Several people involved in Huawei cloud business said the unit was stepping up its offerings. “We will continue to provide customers with a package of [cloud] services and products,” said a person at Huawei familiar with the strategy. “The quality of the chips in it may not be as good as before, but for the other products that are not impacted, we will offer something with a little better quality, and the customers can accept it.”
The change in focus was needed because the outlook for Huawei’s smartphone and other consumer products unit was “hopeless” in the face of a US ban that will choke off its access to mobile chips, said a person familiar with the business.
The consumer unit was responsible for half of Huawei’s $122bn revenue last year.
Meanwhile industry executives and analysts said that suppliers of semiconductors needed in cloud computing were still allowed to ship to Huawei, and other components were available on the open market. “Intel has been the supplier of the main central processing unit for Huawei Cloud servers as it secured a licence last year that allows it to continue to sell to Huawei,” said an industry insider.

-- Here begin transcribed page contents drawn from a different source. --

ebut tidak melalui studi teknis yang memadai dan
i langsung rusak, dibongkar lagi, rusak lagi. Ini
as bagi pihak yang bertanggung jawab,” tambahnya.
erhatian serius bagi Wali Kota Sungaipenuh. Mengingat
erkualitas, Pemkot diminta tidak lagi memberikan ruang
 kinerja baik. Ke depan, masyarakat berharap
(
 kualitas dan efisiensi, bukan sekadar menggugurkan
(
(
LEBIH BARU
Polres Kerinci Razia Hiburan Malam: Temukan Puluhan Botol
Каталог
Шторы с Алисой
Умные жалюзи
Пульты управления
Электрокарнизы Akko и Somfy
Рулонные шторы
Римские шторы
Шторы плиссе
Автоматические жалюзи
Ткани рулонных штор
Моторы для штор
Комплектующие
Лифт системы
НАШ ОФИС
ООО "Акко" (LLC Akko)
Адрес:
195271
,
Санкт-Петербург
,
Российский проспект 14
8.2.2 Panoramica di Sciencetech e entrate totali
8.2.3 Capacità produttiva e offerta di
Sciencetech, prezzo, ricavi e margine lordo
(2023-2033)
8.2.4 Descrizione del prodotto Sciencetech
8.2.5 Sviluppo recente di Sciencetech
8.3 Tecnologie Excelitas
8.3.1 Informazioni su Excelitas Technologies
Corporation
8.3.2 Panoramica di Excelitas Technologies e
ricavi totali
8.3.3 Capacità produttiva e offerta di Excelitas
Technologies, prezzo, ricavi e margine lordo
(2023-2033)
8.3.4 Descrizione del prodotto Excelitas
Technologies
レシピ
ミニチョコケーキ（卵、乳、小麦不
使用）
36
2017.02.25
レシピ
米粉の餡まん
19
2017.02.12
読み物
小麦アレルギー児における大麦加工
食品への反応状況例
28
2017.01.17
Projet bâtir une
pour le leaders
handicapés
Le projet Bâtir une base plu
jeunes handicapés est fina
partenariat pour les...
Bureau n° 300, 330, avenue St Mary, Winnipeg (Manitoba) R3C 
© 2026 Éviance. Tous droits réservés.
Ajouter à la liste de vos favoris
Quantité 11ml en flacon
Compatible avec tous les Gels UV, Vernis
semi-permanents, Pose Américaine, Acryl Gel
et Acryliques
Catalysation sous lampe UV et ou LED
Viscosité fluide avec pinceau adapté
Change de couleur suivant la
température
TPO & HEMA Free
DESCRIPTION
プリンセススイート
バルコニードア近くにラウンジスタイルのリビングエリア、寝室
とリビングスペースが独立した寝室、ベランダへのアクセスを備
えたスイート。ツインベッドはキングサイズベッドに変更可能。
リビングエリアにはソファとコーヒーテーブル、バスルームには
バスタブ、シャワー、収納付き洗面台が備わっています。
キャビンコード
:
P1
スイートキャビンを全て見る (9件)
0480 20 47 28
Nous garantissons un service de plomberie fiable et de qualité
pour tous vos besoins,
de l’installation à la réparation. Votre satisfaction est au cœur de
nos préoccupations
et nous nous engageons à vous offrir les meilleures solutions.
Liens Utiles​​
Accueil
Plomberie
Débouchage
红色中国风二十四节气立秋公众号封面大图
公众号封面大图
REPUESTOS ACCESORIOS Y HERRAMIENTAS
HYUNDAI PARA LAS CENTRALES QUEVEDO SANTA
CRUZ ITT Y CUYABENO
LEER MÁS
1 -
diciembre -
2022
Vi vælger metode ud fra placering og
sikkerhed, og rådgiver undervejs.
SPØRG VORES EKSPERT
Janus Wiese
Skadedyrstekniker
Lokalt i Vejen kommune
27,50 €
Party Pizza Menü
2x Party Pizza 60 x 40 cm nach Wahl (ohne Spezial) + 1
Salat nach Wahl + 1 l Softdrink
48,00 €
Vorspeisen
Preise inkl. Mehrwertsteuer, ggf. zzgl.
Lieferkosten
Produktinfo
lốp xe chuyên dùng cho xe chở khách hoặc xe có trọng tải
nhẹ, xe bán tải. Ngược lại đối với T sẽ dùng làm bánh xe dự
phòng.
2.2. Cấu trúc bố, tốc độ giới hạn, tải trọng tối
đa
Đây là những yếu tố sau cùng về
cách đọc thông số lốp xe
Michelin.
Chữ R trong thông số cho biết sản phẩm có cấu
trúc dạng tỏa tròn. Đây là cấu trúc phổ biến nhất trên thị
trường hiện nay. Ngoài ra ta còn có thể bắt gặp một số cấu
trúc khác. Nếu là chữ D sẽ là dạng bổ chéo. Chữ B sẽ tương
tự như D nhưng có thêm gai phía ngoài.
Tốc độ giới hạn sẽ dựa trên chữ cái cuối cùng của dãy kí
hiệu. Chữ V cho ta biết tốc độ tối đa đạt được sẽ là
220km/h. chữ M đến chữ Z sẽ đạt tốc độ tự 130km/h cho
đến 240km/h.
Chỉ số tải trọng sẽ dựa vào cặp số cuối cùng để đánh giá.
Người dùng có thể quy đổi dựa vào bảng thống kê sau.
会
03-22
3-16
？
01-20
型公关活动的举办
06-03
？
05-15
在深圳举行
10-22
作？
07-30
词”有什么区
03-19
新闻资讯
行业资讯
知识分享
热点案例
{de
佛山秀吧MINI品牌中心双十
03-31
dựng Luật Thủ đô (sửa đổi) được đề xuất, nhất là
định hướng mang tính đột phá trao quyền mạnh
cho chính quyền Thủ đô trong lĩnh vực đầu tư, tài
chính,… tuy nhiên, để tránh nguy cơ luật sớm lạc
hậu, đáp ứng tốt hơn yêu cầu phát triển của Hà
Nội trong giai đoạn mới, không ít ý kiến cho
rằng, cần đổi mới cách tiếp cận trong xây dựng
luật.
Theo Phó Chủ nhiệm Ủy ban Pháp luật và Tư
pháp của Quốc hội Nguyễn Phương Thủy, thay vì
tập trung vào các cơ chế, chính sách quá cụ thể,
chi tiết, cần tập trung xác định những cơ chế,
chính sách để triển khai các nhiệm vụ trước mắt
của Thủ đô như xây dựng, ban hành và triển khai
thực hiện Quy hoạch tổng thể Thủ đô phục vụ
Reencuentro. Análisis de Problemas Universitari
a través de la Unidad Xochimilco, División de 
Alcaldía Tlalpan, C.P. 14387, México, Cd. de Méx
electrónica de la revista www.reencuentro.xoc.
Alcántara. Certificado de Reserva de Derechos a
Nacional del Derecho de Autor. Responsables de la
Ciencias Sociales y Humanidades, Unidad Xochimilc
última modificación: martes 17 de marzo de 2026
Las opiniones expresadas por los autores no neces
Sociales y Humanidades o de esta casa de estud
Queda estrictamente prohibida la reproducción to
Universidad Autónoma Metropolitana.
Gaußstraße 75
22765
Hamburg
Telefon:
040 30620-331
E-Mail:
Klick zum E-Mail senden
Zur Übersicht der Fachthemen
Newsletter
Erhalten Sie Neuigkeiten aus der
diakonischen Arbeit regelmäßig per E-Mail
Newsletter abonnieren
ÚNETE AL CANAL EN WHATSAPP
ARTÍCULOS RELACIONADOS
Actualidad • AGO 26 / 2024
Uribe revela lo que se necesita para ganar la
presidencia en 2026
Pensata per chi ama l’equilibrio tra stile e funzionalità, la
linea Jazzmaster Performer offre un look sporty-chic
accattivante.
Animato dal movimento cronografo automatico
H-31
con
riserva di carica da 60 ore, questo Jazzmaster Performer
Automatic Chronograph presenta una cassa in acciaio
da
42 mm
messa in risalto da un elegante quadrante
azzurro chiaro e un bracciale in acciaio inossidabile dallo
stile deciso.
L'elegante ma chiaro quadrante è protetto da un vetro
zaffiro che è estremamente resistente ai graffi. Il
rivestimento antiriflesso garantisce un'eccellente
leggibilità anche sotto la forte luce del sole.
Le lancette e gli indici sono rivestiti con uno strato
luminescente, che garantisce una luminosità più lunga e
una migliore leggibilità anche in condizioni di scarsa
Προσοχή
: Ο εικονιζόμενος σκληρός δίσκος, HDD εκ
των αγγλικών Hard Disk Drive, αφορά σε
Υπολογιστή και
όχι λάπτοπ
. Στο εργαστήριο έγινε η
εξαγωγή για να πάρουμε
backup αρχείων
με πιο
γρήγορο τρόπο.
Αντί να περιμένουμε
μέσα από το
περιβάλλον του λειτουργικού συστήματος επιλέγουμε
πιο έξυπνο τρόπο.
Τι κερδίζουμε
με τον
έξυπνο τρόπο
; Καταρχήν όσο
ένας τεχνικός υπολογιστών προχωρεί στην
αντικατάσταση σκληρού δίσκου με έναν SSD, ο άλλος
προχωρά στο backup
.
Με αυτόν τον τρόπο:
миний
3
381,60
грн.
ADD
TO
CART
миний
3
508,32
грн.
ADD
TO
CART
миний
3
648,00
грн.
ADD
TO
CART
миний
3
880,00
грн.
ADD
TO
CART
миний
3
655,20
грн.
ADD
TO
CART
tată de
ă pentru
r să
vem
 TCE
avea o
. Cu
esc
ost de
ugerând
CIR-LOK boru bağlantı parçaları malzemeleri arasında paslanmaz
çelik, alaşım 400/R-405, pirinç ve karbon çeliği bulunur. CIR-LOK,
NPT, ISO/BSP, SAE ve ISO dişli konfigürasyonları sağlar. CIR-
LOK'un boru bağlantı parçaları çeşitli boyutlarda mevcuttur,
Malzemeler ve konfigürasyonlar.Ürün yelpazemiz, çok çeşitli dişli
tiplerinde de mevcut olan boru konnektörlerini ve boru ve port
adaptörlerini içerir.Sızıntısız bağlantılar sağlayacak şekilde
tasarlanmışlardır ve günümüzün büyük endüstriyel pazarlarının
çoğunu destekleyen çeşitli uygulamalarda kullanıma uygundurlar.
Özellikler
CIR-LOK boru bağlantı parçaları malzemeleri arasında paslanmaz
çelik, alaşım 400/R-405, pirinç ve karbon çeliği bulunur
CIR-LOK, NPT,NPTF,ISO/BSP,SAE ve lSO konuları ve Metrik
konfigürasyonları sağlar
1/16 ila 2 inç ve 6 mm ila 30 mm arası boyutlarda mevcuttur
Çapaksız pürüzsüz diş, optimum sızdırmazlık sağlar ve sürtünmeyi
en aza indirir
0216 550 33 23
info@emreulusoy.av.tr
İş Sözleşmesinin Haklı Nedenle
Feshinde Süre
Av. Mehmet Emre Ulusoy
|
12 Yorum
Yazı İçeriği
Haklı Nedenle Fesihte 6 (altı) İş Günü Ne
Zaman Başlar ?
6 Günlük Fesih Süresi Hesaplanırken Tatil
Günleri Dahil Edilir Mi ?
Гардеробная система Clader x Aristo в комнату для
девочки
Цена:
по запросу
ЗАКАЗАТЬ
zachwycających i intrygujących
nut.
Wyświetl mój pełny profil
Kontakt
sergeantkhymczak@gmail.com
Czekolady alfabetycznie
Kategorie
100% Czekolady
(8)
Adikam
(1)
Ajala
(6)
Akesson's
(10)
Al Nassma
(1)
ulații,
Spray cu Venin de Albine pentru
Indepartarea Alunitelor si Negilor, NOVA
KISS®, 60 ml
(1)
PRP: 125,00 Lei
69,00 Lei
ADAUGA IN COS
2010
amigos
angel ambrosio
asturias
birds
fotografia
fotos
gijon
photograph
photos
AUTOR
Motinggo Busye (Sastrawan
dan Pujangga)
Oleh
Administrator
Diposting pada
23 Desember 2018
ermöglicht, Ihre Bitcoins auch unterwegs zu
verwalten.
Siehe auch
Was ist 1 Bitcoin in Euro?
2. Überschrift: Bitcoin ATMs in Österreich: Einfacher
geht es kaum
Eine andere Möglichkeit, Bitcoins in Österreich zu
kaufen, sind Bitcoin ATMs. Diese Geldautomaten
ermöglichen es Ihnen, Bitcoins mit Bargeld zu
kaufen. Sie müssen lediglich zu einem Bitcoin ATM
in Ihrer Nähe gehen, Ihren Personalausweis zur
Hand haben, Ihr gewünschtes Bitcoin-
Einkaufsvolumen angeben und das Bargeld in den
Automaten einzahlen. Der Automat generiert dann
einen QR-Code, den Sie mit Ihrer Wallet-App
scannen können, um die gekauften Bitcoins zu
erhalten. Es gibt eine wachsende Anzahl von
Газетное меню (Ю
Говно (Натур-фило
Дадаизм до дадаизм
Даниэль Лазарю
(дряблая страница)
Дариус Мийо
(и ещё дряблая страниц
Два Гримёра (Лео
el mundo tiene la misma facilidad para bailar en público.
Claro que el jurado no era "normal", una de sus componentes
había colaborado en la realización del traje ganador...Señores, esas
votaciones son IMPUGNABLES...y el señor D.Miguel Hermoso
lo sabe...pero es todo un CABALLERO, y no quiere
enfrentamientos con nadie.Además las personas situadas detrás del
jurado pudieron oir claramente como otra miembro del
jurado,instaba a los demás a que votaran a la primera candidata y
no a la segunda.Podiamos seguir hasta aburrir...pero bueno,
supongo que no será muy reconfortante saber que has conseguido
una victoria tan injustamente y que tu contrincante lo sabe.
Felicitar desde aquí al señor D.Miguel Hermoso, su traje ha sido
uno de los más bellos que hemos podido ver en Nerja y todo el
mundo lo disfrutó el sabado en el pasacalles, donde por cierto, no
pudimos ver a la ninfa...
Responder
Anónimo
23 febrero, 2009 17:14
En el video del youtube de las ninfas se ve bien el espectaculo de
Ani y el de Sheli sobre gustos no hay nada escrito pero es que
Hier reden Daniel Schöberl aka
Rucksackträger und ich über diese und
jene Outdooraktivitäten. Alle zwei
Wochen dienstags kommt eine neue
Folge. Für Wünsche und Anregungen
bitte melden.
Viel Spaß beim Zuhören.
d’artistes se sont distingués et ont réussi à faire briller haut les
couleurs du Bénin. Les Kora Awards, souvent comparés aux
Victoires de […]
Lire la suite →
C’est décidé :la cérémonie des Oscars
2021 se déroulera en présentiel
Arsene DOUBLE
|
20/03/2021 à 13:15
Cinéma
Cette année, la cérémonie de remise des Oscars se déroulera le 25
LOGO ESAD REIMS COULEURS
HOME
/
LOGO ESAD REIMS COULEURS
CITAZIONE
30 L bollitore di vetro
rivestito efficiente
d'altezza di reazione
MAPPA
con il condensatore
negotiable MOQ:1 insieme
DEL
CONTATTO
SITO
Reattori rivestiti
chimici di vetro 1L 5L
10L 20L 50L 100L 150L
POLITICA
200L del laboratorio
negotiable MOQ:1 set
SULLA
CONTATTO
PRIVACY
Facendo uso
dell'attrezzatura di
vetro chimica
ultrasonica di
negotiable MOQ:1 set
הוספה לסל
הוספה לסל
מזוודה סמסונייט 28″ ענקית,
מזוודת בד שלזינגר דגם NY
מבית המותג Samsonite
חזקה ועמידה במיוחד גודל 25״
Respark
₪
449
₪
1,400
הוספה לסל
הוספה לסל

After the US Department of Commerce added Huawei to a list of companies barred from doing business with US companies last year, hundreds of enterprises applied for temporary licences exempting them. Despite rules that the US government imposed in May and on August 17 prohibiting the sale of any chip designed or manufactured using US technology or equipment in any transaction involving Huawei, those licences remain in force.
Industry experts said that for those Huawei suppliers, the exemption had become meaningless because the latest rule bars the companies that manufacture the chips from shipping to Huawei. But some chipmakers with fabrication plants of their own got licensed. The industry executive and two analysts said Intel was among them. The Department of Commerce does not publicise which companies receive licences.
Intel confirmed it has licences to ship to Huawei. If Intel CPUs remain available, Huawei Cloud could use them to replace the Kunpeng and Ascend, its cloud CPUs developed in-house based on designs from British chip company ARM which can no longer be manufactured because of the recent bans.